Вдоль городских улиц стихийными толпами собирались простые городские обыватели – мещане, оброчные крестьяне, мастеровые, студенты, разночинцы, мелкие торговцы и купцы – прослойка данных категорий составляла ¾ из почти четырехсоттысячного населения столицы.
Гомонящий на все лады народ, уступая дорогу решительно настроенным солдатским маршевым колоннам, громко кричал "ура!", впрочем, не совсем осознавая кому они кричат, зачем и вообще в честь чего – какие только слухи в эти часы не ходили по взбудораженному городу.
– Никак солдатушки супротив царя пошли!?
– Молодцы! Давно пора! Жизни совсем не стало, с каждым годом все только хуже становится!
– Нам бы ружья – мы бы им подсобили! Людей – как скот – и семьями, и вразбродь продают – как угодно!
– Так, а палки на что? Пойдёмте лучше кровопийц – бар, да немцев с жидами бить! Зимний и без нас возьмут!
– Постой бечь! Вона, глянь-ка, газеты забесплатно раздают!
Народ ломанулся к перевернутым на бок саням на которые взгромоздился какой-то тип в штатском и громко кричал:
– Долой Николая! Даёшь Конституцию!
– Конституцию! – отозвался собравшийся под импровизированным помостом народ.

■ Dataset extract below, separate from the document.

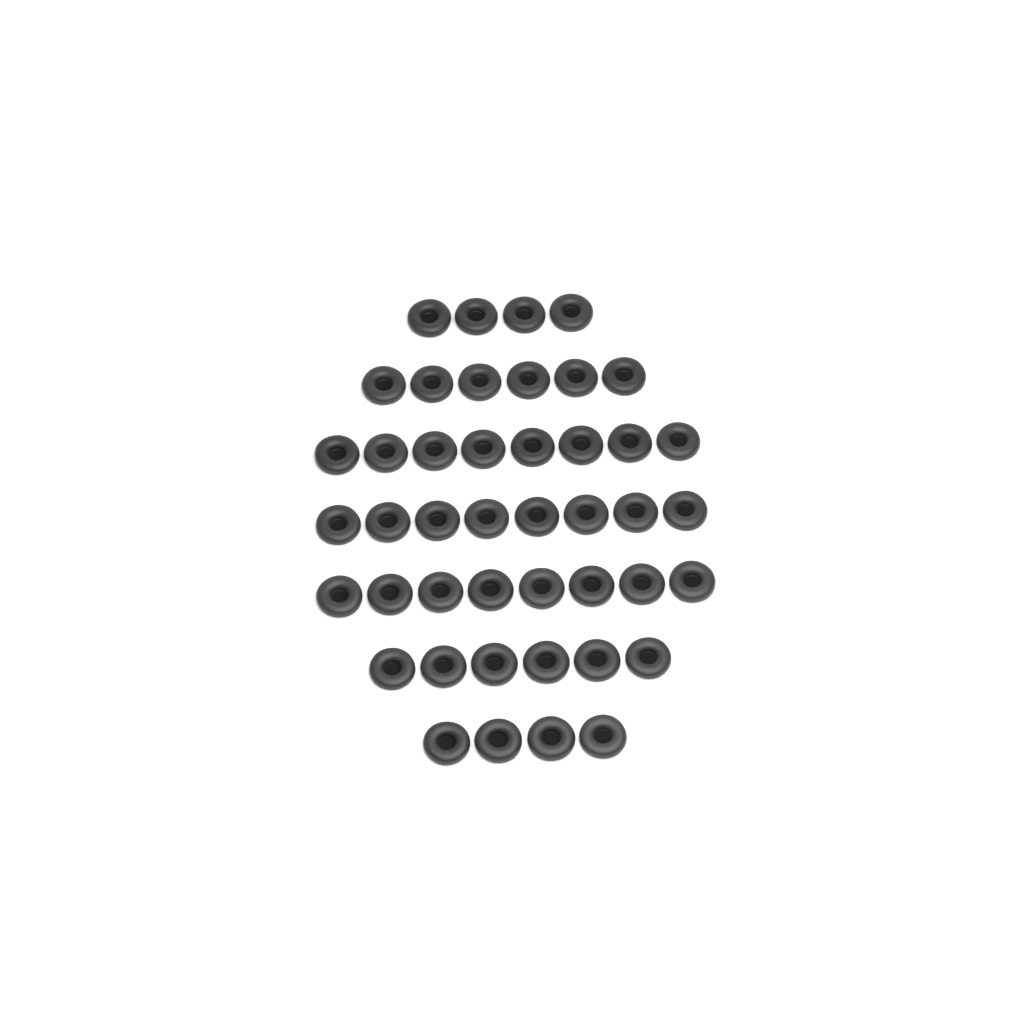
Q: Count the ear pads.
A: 44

А рядом стоявшие недоросли закидывали газеты прямо в толпу. Грамотные уже читали вслух новости об отречении Константина, а также об юношеских проделках цесаревича и совершенных им в зрелом возрасте преступлений.

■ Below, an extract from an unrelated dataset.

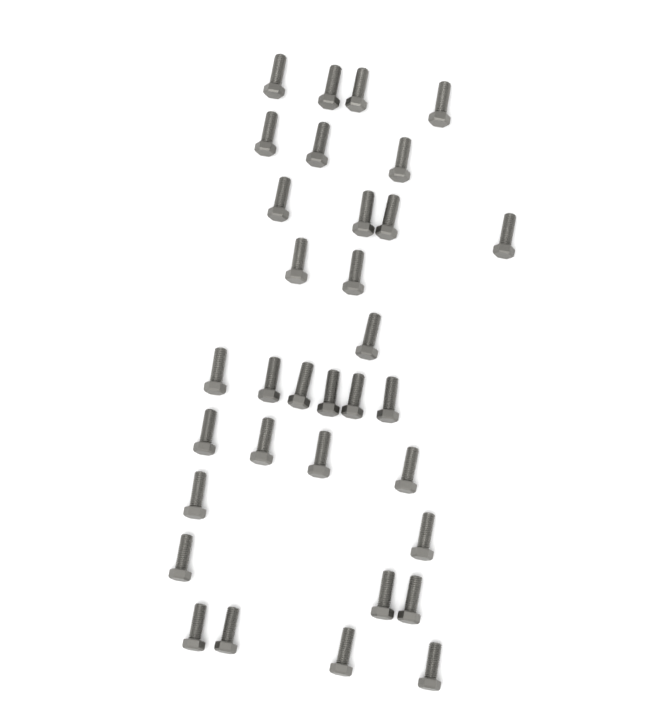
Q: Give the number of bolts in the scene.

– Да за такие дела по царю плаха плачет! – раздался удивленный возглас одного из мещан, после прослушанных газетных новостей и его тут же поддержали десяток глоток.
– На плаху убивца!
– Долой царя!
– Конститута!
– И бар, всех бар на кол! – истерично закричала какая-то женщина и её дружно поддержали.
– Наши солдатушки-орлы ужо пошли царя скидывать, да всем мужикам вольную вместе с землёй давать!

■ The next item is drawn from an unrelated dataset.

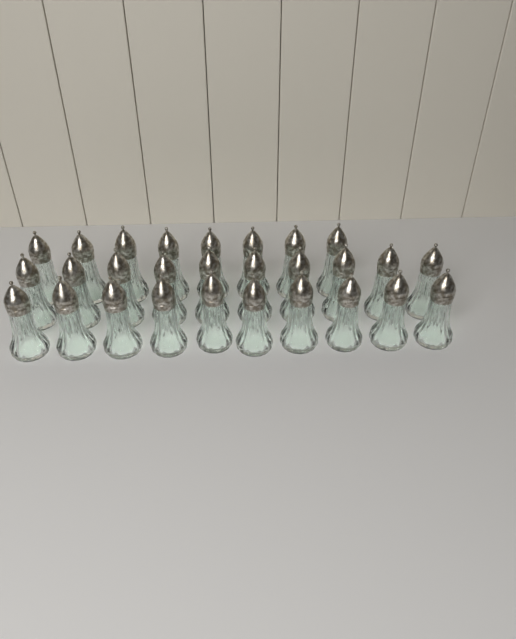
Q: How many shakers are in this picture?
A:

Навострившие уши оброчные крестьяне от подобной вести, как только подобрали отпавшие челюсти, тут же принялись оглядывать мостовую на предмет обнаружения палок и камней, а затем с криками "смерть царю – воля хрестьянам!" двинулись на подмогу солдатам, к строящемуся Исаакиевскому собору, по пути громя всё вокруг.
Л.-гв. Конный полк, в белых колетах, гремя железными кирасами и касками под цокот о мостовую копыт своих тяжелых коней, объезжая строящееся здание Исаакиевского собора, выезжал на Сенатскую площадь. Командовал этим полком вместо Орлова, арестованного собственными же офицерами прямо в полковой канцелярии, отставной полковник-кавалергард, член Общества, Поливанов И.Ю. Управление этим подразделением полковнику помогли перехватить не только липовые депеши, но и деятельное участие офицеров, составлявших комплот – служащих этого полка поручика кн. Голицына М.Ф., поручика и корнета братьев Плещеевых, подпоручика Вилламова А.Г., корнетов Барыкова Ф.В., кн. Одоевского А.И. и других.
Вслед за конной гвардией стройку Исаакиевского собора огибал л.-гв. Конно-пионерный эскадрон, ведомый заговорщиками Пущиным М.И. (родной брат Пущина И.И.) и штабс-капитаном этого эскадрона Нарышкиным М.М. Вновь прибывших поставили вдоль Адмиралтейского бульвара и Сенатской площади.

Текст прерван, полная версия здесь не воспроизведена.